**Given passage**
═══

No, thats not what I mean. In my system, the annotations point [via
XLink-like HREF] to the nodes they annotate.
> >> 2. It's a heck of a lot easier to create a new XPath function in
> >> existing public domain XPath implementations than it is to change
> >> the parsing and execution model.
> > This is very true, and another key reason with my uneasiness with
> > extension axes.
> But this is why I'd like to see XPath-NG defined differently. Rather
> than listing all the possible axes, you'd have:
> AxisName ::= QName
> and then it would be up to separate modules to specify useful axes for
> that module.
> I can certainly understand the reluctance to go with axes if you're
> working without the boundaries of XPath 1.0, but if we're reaching for
> XPath-NG then why not?
Mostly commercial reasons, I still like the annotation axes better, but just
don't see a way to make it fly in my projects time frame. Usually, I can
use leading edge, but not bleeding edge components. On the other hand, if I
see something bleeding edge that can be vetted against leading edge
components without a great deal of cost, then I can probably use it.

═══

**Directions for this task**
Transcribe the part of the XPath discussion from "Mostly commercial reasons, I" up to and including "probably use it.", word for word. The records aren't needed for anything here.

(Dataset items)
═══

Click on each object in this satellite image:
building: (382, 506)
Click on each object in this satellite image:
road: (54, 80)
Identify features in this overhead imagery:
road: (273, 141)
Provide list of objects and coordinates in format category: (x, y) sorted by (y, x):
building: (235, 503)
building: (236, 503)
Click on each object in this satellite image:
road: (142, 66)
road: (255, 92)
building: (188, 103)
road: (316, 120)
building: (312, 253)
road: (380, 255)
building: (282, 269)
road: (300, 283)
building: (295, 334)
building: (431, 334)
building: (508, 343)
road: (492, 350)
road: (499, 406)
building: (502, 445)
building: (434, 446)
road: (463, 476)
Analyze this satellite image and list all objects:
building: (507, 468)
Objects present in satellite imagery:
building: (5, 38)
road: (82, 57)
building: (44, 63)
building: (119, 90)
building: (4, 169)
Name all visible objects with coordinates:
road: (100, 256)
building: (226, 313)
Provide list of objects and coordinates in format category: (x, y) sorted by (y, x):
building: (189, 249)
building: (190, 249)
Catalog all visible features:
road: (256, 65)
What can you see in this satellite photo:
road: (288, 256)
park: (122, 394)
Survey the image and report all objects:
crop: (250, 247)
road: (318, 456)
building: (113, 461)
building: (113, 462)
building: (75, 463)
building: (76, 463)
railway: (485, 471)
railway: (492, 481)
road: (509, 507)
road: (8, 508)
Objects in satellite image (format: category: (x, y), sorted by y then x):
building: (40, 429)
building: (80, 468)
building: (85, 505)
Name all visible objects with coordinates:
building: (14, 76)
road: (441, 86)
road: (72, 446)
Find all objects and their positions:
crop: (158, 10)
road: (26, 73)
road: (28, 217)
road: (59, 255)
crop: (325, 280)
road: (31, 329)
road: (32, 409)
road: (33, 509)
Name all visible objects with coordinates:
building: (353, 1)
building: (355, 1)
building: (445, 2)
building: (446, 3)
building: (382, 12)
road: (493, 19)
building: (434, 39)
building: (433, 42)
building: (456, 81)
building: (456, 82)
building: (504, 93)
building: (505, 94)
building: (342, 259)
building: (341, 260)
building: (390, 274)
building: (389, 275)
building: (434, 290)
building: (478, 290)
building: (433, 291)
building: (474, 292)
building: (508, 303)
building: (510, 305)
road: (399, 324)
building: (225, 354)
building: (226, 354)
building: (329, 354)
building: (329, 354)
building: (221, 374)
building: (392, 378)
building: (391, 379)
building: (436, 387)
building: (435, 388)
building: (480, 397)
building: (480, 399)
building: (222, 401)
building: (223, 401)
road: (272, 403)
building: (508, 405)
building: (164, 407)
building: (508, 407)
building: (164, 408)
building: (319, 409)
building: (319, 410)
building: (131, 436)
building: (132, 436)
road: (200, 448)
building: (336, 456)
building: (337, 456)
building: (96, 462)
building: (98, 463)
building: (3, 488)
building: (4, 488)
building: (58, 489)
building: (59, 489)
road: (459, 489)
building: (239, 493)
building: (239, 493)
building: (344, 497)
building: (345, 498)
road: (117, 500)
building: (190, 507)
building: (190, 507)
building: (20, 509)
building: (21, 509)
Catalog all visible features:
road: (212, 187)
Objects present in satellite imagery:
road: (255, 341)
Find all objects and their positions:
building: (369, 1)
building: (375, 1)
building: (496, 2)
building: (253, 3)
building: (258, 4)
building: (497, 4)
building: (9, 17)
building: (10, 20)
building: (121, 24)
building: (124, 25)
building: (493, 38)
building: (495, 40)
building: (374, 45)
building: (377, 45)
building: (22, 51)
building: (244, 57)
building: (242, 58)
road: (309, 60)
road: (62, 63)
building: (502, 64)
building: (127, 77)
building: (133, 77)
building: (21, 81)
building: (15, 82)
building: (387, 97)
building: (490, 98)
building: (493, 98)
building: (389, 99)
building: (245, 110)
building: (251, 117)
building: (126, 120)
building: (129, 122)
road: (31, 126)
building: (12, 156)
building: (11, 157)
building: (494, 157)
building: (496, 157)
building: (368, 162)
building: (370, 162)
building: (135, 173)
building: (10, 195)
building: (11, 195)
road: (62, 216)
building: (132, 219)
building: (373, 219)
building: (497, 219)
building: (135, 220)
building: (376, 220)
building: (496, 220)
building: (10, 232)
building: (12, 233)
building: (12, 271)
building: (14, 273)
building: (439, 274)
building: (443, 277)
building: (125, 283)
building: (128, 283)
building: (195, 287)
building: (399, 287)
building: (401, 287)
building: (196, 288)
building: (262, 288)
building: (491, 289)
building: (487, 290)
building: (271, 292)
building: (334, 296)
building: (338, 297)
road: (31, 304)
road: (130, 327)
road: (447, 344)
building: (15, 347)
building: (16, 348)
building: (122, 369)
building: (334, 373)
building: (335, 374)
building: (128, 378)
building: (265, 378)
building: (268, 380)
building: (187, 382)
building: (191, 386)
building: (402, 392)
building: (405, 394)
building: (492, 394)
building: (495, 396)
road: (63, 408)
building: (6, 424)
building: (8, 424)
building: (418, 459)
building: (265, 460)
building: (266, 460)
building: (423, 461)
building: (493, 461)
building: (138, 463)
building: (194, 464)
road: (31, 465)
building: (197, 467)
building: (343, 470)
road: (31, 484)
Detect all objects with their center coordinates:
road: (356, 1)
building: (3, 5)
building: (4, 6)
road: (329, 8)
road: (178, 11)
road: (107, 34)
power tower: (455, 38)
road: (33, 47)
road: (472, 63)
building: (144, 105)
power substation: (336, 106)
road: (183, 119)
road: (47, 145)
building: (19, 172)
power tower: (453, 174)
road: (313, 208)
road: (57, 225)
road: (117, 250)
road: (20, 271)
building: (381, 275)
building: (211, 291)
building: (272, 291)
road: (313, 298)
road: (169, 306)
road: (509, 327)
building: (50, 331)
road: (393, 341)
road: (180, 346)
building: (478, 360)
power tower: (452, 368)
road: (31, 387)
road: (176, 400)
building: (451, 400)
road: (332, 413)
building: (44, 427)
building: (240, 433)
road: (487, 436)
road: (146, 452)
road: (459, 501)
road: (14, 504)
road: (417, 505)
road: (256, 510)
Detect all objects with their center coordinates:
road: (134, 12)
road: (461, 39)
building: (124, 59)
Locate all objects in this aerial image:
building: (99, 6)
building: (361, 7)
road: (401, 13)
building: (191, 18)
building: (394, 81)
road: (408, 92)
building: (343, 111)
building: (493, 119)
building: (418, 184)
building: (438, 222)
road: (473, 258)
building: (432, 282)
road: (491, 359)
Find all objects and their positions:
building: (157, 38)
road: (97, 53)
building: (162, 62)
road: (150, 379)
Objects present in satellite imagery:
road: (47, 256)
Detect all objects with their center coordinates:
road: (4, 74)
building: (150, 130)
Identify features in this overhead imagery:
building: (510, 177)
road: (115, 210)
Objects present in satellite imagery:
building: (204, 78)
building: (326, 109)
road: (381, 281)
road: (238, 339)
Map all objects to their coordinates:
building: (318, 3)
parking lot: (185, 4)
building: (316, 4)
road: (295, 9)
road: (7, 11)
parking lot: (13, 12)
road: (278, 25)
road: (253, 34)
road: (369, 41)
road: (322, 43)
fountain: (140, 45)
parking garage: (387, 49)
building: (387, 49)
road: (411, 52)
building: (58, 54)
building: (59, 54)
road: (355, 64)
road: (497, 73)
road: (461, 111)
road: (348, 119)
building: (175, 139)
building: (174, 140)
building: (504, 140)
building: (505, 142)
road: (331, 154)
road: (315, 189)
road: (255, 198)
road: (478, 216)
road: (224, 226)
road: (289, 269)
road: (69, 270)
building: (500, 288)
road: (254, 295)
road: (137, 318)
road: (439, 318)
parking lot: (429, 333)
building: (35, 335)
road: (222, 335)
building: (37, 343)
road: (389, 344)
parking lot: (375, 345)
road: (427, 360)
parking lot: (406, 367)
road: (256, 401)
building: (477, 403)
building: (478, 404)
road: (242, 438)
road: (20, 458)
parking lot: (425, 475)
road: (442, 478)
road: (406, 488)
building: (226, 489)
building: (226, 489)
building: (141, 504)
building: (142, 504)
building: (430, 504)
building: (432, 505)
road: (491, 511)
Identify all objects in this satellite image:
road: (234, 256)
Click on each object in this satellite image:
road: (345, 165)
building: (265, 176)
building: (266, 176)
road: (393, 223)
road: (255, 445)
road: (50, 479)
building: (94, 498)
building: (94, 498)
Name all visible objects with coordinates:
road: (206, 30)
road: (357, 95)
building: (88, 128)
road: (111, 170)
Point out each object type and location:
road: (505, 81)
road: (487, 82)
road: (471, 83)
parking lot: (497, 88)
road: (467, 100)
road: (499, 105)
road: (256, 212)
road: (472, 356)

═══

**Correct response**
Mostly commercial reasons, I still like the annotation axes better, but just
don't see a way to make it fly in my projects time frame. Usually, I can
use leading edge, but not bleeding edge components. On the other hand, if I
see something bleeding edge that can be vetted against leading edge
components without a great deal of cost, then I can probably use it.